** Start of Provided data **
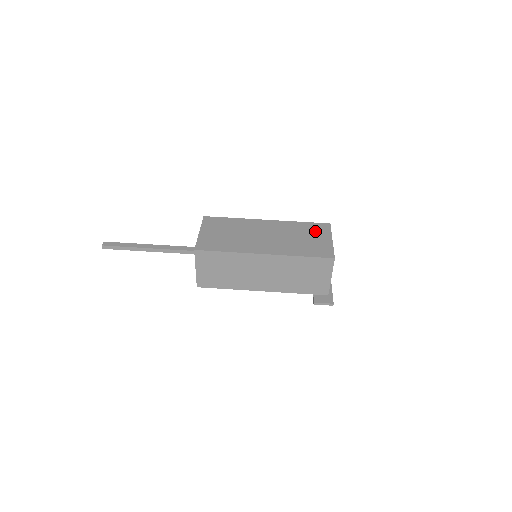
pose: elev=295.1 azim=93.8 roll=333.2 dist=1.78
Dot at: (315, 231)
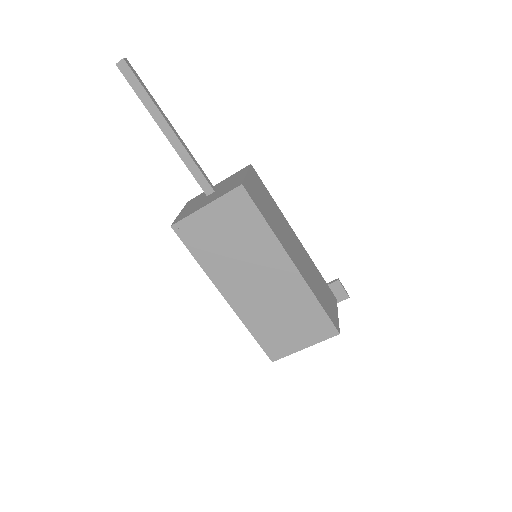
Dot at: (310, 326)
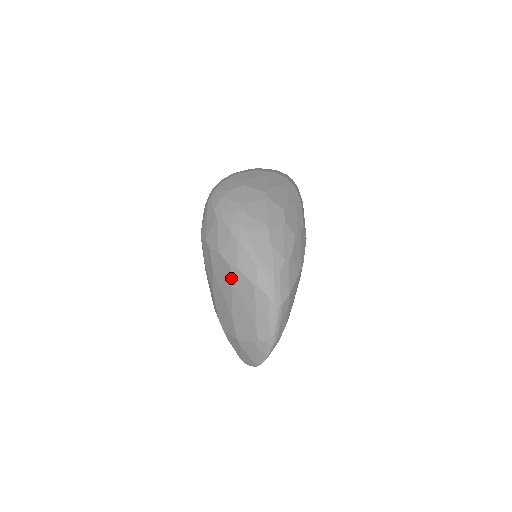
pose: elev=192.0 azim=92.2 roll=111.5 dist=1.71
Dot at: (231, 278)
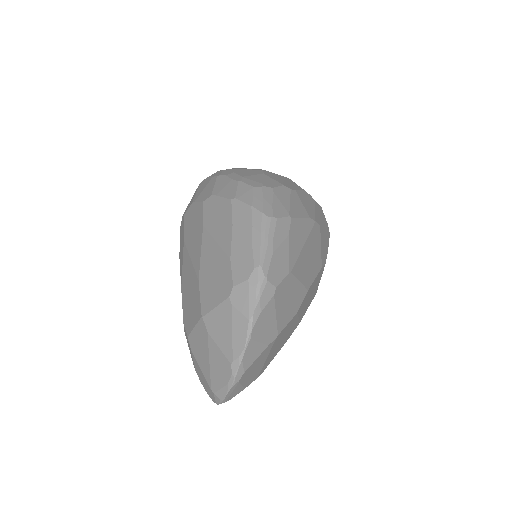
Dot at: (202, 216)
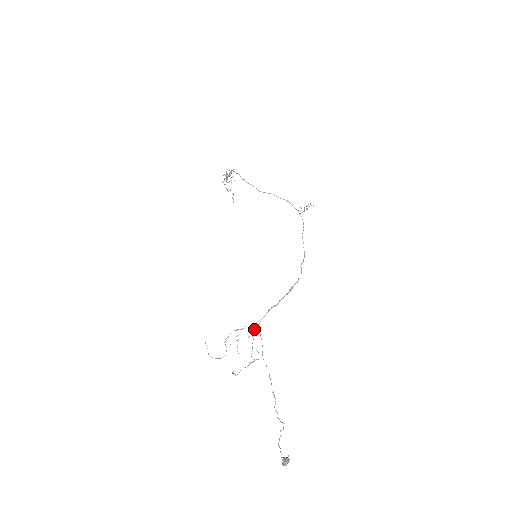
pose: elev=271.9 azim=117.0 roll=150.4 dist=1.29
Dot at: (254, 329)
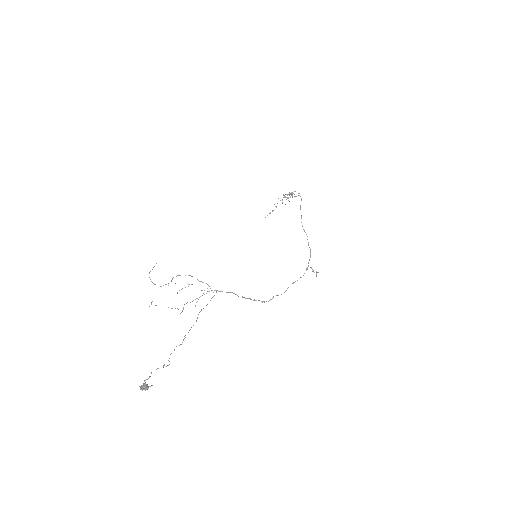
Dot at: (211, 290)
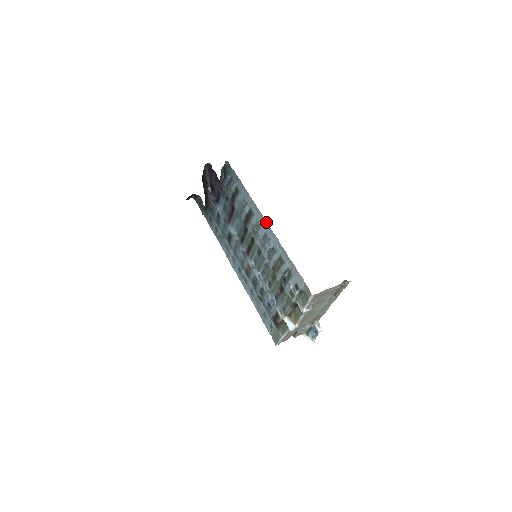
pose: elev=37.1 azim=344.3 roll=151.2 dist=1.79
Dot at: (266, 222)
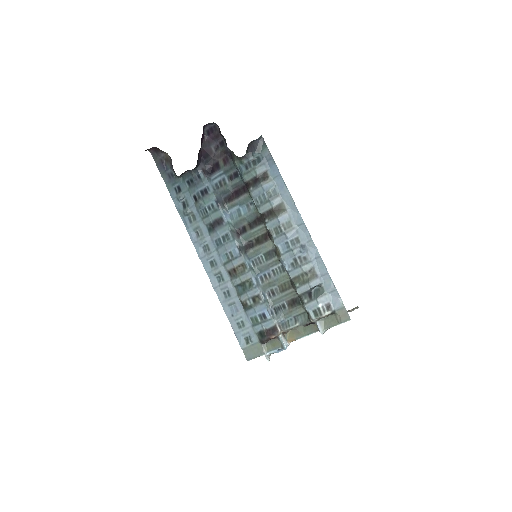
Dot at: (305, 226)
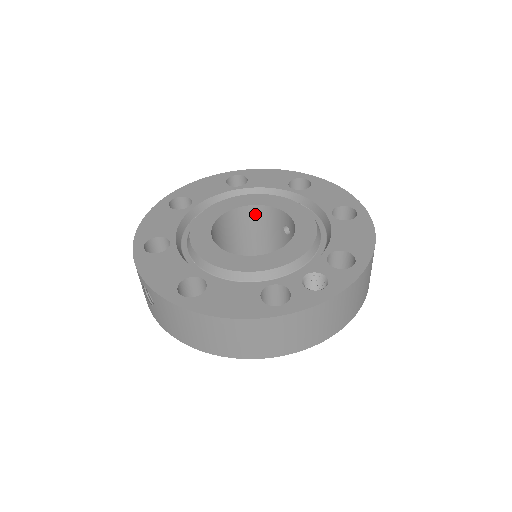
** End of Provided data **
Rewrite the lines above with "pose" changed to "camera" wherever it appears, keeping everything else the same. Omit the pictures.

camera: elev=295.1 azim=93.8 roll=333.2 dist=1.78
Dot at: (315, 231)
Dot at: (310, 326)
camera: elev=192.0 azim=92.2 roll=111.5 dist=1.71
Dot at: (231, 278)
Dot at: (202, 216)
camera: elev=271.9 azim=117.0 roll=150.4 dist=1.29
Dot at: (254, 329)
Dot at: (211, 290)
camera: elev=37.1 azim=344.3 roll=151.2 dist=1.79
Dot at: (266, 222)
Dot at: (305, 226)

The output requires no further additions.